The government also has a significant role in the challenges of the climate crisis — with climate legislation set to continue to impact decision making moving forward.

“Climate change is directly relevant to a wide range of decisions, but legislation is still catching up in this respect and does not yet reflect this,” Ms Walmsley added.

“To reduce emissions and build resilience, climate change considerations need to be at the heart of planning, environmental, [and] resource legislation as well as health, national security, and economic policy. It needs to be at the core of decision making across relevant government agencies and departments, and laws should be amended to require this.”

And according to the Governance Institute of Australia, this change can’t come soon enough.

“The federal government has a significant role to play in responding to the challenges of climate change, and the introduction of this legislation was a significant step forward.
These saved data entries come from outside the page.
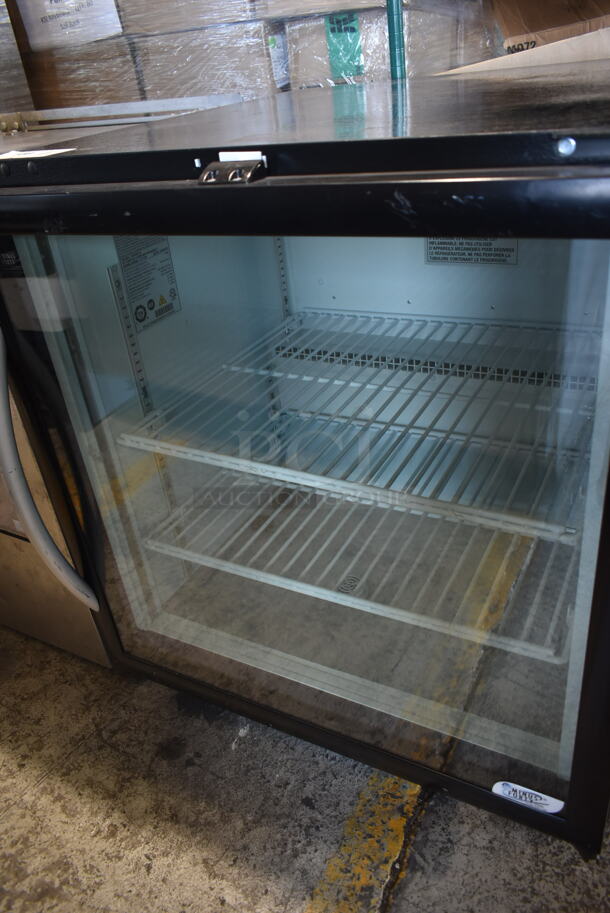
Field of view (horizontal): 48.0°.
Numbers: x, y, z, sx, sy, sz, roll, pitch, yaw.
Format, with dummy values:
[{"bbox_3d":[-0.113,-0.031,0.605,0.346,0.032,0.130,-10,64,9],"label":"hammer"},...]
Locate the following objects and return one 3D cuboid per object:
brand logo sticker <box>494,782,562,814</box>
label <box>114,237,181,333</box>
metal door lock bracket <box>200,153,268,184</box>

There should be no doubt that climate change is one of the most urgent issues facing all organisations,” a spokesperson said.

“However, many still do not see climate change as an immediate threat. Climate and climate risk management need to be front of mind for every organisation. And this mindset shift needs to happen immediately.”

“Climate change is directly relevant to a wide range of decisions, but legislation is still catching up in this respect and does not yet reflect this.”